Saturday, November 28, 2009

November 28, 2009

We hung lights on the outside of the house today. The days are short, the nights are long, the temperatures dropped precipitously last night and the wind was cutting. Thanksgiving feast finished; the garden cleaned up of dead leaves and everything looks brown and bare. Wintry. I like lights on bushes and around doorways. I like the bravery of it. Yet as I connected string to string, I couldn't help but wonder how many watts I was consuming. Inside the house we have converted to CFL bulbs in an effort to conserve energy. When I buy a new light fixture I choose one that will accept a CFL. I follow my teenagers around shutting off the light fixtures they leave burning. Then I blithely string lights around the outside of my house on the off chance they will cheer the passerby!
In everything we do we make a choice. We can weigh the monetary cost and the environmental cost. To live without consuming excessively what does that mean?

Thursday, November 26, 2009

November 26, 2009

Thanksgiving 2009, we had five for dinner. It was going to be four, the nuclear family, mom, dad, sister, brother. At the last minute we added another teenager. It was easy. No tension. Low expectations. Turkey, gravy, stuffing, mashed potatoes, cranberry sauce and a green vegetable. Simple food, nothing elaborate.

» **Excerpted records**:
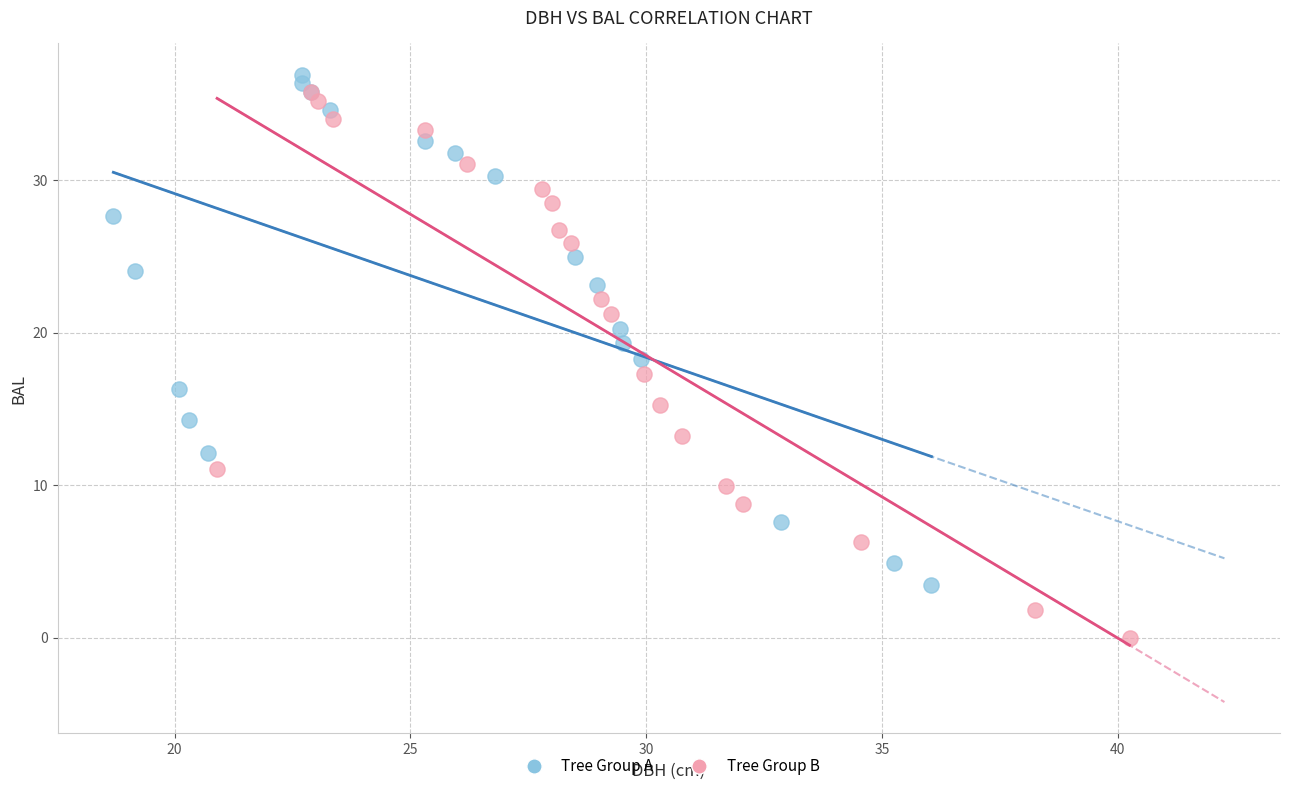

Which series reaches the minimum Y coordinate?

Tree Group B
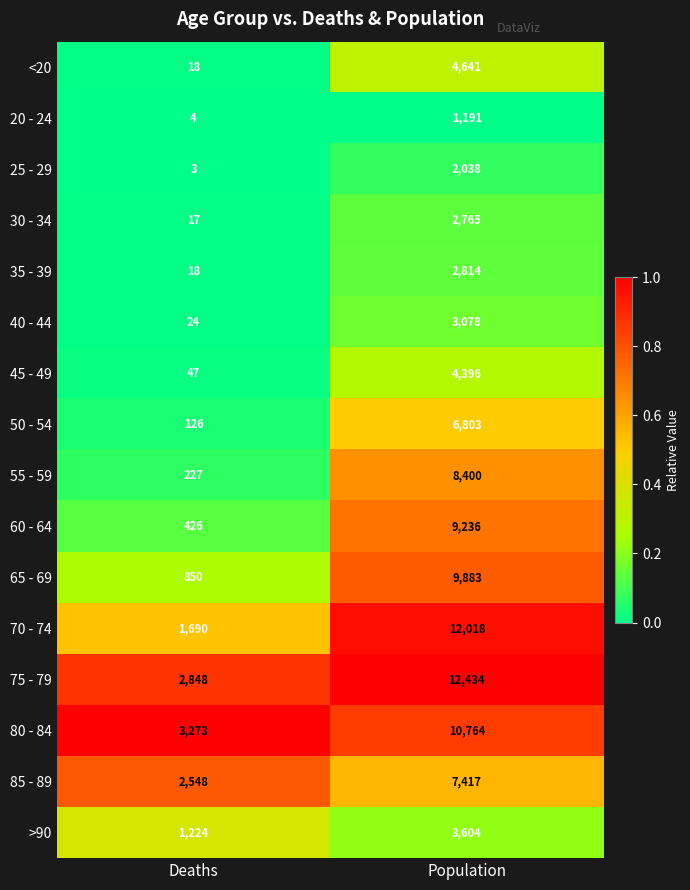

Which series has the widest spread of values?

70 - 74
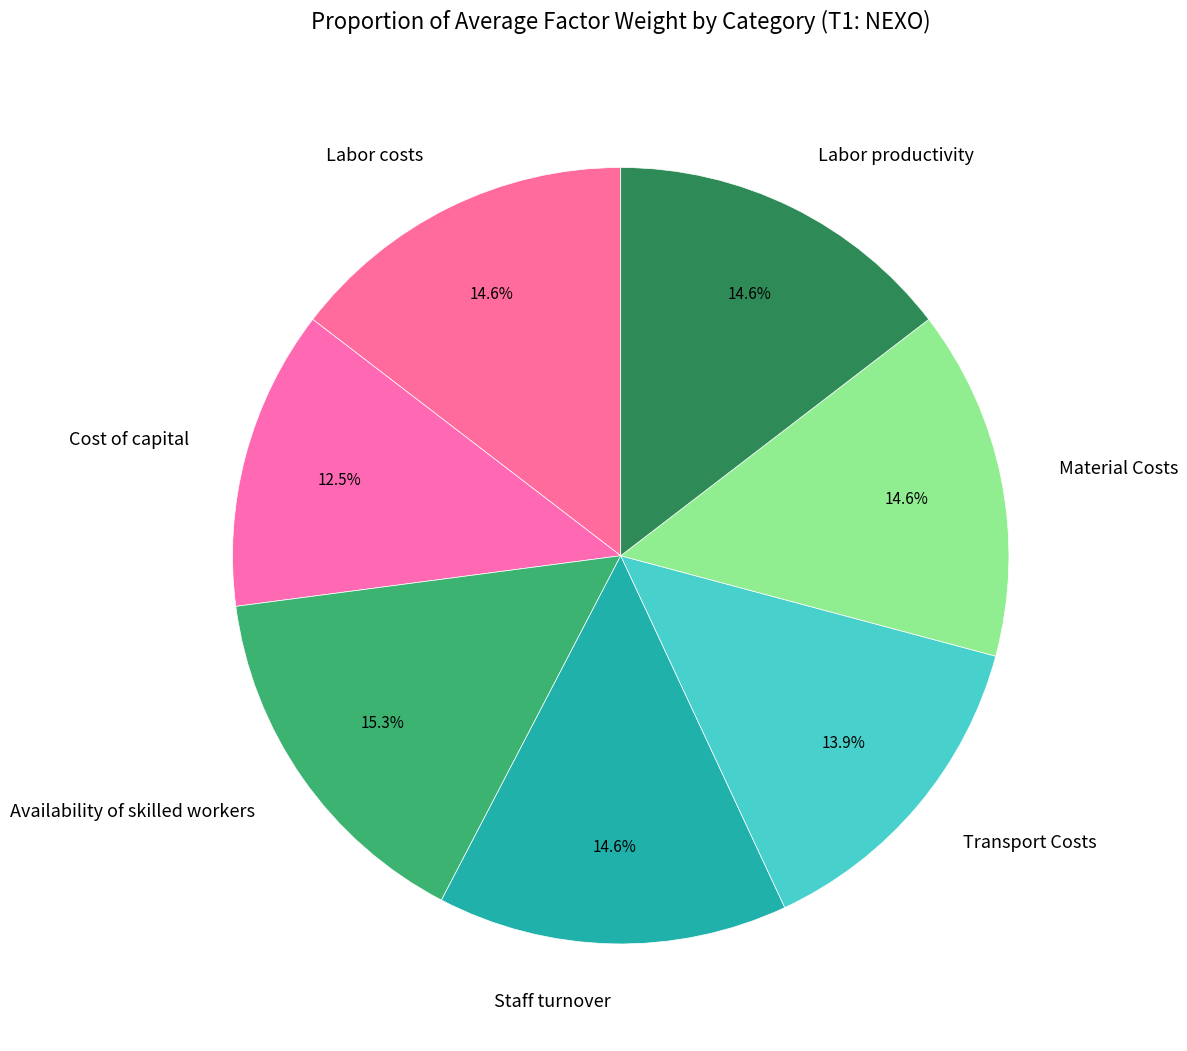

The Labor costs slice represents 15% of the pie. True or false?

True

» **Your assignment**: Write the next part of the November 2009 journal entries, picking up after the Thanksgiving dinner menu.

» **The answer**:
I celebrated my first Thanksgiving in 1964 in Queens, NY, three weeks after my family emigrated from England. I don't remember it. It was, in all probability very, very tense. We were staying with my uncle and his family while my father looked for a job and a place for us to live. My mother did not like my aunt. There was a huge clash of will, personality, and expectations mostly because of cultural misunderstandings. My aunt was well meaning but my mother was hyper-sensitive and very homesick. The next Thanksgiving we were established in a home of our own and my father was earning a wage at his trade. We began to establish our own Thanksgiving traditions. Turkey with gravy and stuffing, yes. My mother could easily do that. Cranberry sauce she refused to adopt. Two years later I was away at college and began the tradition of travelling home for Thanksgiving. It is a short holiday. Which makes travel over any great distance arduous. Because you hit the road or the airport in a very small window of time with a great many other people often in some of the worst weather possible for long distance travel. I hadn't yet acquired a lot of emotions around eating turkey on one particular day but I had no desire to stay in empty dorms and a desperate need for a break from classes so it became a fixture for the next 4 years. Get a ride for the 300 mile trip from upstate NY to the southern tip of Long Island. The next 2 years were easy. I had a job on the Northern tip of LI, a car and no friends in the area. Naturally I went home to my family of origin.
By 1973 I was living and working in London, England. I didn't miss Thanksgiving but Christmas was tough. Like my mother before me, I wasn't comfortable with my new in-laws and they didn't much like me. It wasn't a problem for long. 1975 found my new British husband and I celebrating his first Thanksgiving in Madison, Wisconsin. We were back on the road again. Driving up North to have dinner with the family of one his new American friends. It was a big gathering and I remember feeling embarrassed when I was asked to say what I was thankful for. I couldn't think quickly enough with all those strange faces looking at me. It was a lovely traditional dinner. I was impressed with the grandeur of the table, the quantity of food and the large number of people present. It became, for me, a standard to aim for.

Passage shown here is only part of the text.